Text block >>
-------------------------

IIT Kharagpur is shifting staff and infrastructure from the on-campus Bidhan Chandra Roy Technology Hospital to the new Syama Prasad Mookerjee Superspeciality Hospital at Balarampur, 4km away, drawing fire from teachers.
While the institute claims the objective is “to optimally utilise” the facilities, the critics say the move is a sleight of hand — meant to create the impression of strengthening a new facility when all that is being done is essentially a relocation.
A professor said the campus had at least 17,000 students and 10,000 other residents. “How will the institute ensure transport to Balarampur for so many people?”
The institute has set up a campus conveyance service of three-wheelers (or “totos”) for travel between the hospitals, and will bear the expenses, an IIT media release said on Saturday. It did not say how many three-wheelers would be part of the service.

-------------------------

Collected data entries:
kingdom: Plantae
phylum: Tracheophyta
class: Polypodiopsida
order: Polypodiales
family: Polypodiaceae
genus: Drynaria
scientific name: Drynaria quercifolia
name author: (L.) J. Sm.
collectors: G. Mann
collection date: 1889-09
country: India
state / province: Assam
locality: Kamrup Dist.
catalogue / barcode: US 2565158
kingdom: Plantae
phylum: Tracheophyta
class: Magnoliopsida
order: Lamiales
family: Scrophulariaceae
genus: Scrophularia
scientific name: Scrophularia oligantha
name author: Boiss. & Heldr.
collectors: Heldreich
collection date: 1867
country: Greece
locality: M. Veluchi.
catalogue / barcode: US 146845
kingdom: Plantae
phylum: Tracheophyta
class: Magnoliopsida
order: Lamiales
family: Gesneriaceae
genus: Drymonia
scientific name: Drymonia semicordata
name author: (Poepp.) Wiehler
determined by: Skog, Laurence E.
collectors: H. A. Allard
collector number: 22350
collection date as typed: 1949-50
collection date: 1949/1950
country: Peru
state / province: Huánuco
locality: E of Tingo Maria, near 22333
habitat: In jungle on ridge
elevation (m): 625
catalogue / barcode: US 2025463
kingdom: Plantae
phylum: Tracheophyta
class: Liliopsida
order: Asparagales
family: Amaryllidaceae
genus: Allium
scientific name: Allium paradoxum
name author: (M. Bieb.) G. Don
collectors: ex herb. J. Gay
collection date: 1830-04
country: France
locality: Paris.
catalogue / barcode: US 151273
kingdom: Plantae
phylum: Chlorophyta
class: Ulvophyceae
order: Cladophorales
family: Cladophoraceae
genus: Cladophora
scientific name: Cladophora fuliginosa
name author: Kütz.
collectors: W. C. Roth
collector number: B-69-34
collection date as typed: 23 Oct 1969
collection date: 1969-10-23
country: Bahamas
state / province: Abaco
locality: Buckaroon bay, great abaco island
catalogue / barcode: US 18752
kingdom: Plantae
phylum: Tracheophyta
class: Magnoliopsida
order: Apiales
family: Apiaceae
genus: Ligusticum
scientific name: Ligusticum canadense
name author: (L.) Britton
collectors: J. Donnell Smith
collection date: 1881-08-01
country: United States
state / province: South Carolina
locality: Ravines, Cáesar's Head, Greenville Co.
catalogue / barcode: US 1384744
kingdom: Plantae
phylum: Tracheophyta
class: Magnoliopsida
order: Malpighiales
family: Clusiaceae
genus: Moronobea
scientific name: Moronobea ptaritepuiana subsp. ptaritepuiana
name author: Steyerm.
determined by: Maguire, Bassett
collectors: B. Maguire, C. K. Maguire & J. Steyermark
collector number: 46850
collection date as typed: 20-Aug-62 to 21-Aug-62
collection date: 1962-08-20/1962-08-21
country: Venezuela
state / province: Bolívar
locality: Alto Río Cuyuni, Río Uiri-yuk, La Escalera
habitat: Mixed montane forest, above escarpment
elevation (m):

-------------------------

Reproduce word for word the passage of the IIT Kharagpur hospital report above, from "While the institute" up to and including "essentially a relocation.".

Solved problem >>
While the institute claims the objective is “to optimally utilise” the facilities, the critics say the move is a sleight of hand — meant to create the impression of strengthening a new facility when all that is being done is essentially a relocation.